Consigne 1.
Pourriez-vous réécrire sous forme de liste le paragraphe de l'extrait sur Twin Peaks ci-dessous qui commence par « Dans la deuxième moitié de la saison 3 », en conservant ses faits principaux ?

Texte source.
Cooper est peut-être déjà conscient d’évoluer dans une série. Dans FWWM, il se voit en cauchemar figé sur l’écran des caméras de sécurité. Mr. C, le doppelgänger, est peut-être ce Cooper-là finalement, celui qui a pris conscience qu’il était dans une série. Car en fin de compte, un des mystères non résolus est de déterminer les objectifs de Mr. C, à l’origine de nombreux événements de la saison 3. Il cherche des coordonnées pour rentrer dans la loge blanche, mais pourquoi ? On peut penser qu’il cherche à sortir de la série. Il est froid, calculateur, il tue sans sourciller, car pour lui tout est fictif. Ce ne sont que des personnages. Il veut sa liberté.
De nombreux indices laissent entrevoir cette prise de conscience, par la série, d’être dans un monde fictionnel, tout comme Audrey prend soudain conscience qu’elle n’est pas au Roadhaouse (RH) et que Charlie n’est pas Charlie.
Dans la deuxième moitié de la saison 3, les regards caméra se multiplient à travers notamment Monica Bellucci (actrice réelle) qui interroge le téléspectateur : “Who is the dreamer?” Gordon Cole/David Lynch nous regarde plusieurs fois malicieusement. La femme à la bûche, qui tout d’un coup a posé son téléphone, nous parle. Et on ne sait plus si c’est le personnage ou l’actrice qui nous émeut, en nous délivrant ses sentiments sur sa mort imminente. Les effets numériques semblent parfois volontairement factices. Les blessures outrancières sont brillantes comme si elles étaient vernies (la tête de Bill Hastings). Il y a aussi ces quelques moments où un coin de l’image saute, comme une perturbation de la transmission (Phyllis Hastings lorsqu’elle se fait tuer par Mr. C).
Et que dire des Tulpas (Diane et Dougie entre autres) et des doppelgängers ? Leur présence même traduit le caractère fictionnel des personnages, le fait qu’ils aient été construits, imaginés. Ils sont faux. Ils représentent différentes versions, différents aspects possibles d’un même personnage. Là où la plupart des séries jettent ces versions annexes pour n’en garder qu’une, Twin Peaks leur donnent une place. Certaines versions vont néanmoins nourrir une rancune et tenter, par vengeance, de renvoyer les personnages principaux à la non-existence. (Le doppelgänger du Bras, furieux contre Cooper.) A contrario, d’autres personnages ont été comme effacés du récit durant cette saison 3. Ils n’apparaîtront pas et ils ne seront pas évoqués. Laura, dans l’épisode 2, semble aspirée hors de l’histoire, hors de l’écran.
Les scènes énigmatiques du RH, dans lesquelles des personnages inconnus discutent de tout et de rien, sont comme remplies de ces annexes, de ces brouillons d’histoires possibles. Le pseudo Bervelly Hills teinté d’absurde représente ce que la saison 3 aurait pu être, dans des mains différentes de celles de Lynch et Frost. Des nouveaux James et Donna en moins bien, avec leurs petites intrigues, leurs petites tromperies.

Consigne 2.
Pouvez-vous réécrire toute la liste ci-dessous en remplaçant « Ecole de musique » par « Conservatoire », sans rien modifier d'autre et sans reprendre les images ?

Données fournies.
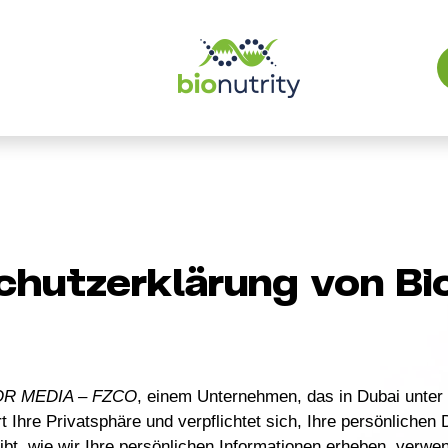
hutzerklärung von Bi
R MEDIA – FZCO
, einem Unternehmen, das in Dubai unte
ert Ihre Privatsphäre und verpflichtet sich, Ihre persönliche
bt, wie wir Ihre persönlichen Informationen erheben, verwe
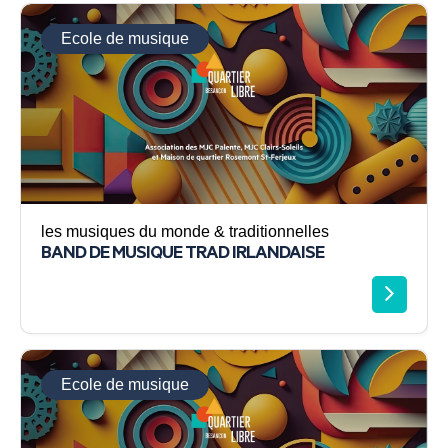
Ecole de musique
les musiques du monde & traditionnelles
BAND DE MUSIQUE TRAD IRLANDAISE
Ecole de musique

Réponse 1.
- Dans la seconde moitié de la saison 3, les regards caméra se multiplient.
- Monica Bellucci, actrice réelle, demande au téléspectateur : « Who is the dreamer? »
- Gordon Cole/David Lynch regarde malicieusement le public à plusieurs reprises.
- La femme à la bûche pose soudain son téléphone et nous parle. On ne sait plus si c'est le personnage ou l'actrice qui émeut en exprimant ses sentiments sur sa mort imminente.
- Les effets numériques semblent parfois volontairement factices, avec des blessures outrancières brillantes comme vernies (la tête de Bill Hastings).
- Un coin de l'image saute parfois, comme une perturbation de la transmission (Phyllis Hastings lorsque Mr. C la tue).

Réponse 2.
hutzerklärung von Bi
R MEDIA – FZCO
, einem Unternehmen, das in Dubai unte
ert Ihre Privatsphäre und verpflichtet sich, Ihre persönliche
bt, wie wir Ihre persönlichen Informationen erheben, verwe
Conservatoire
les musiques du monde & traditionnelles
BAND DE MUSIQUE TRAD IRLANDAISE
Conservatoire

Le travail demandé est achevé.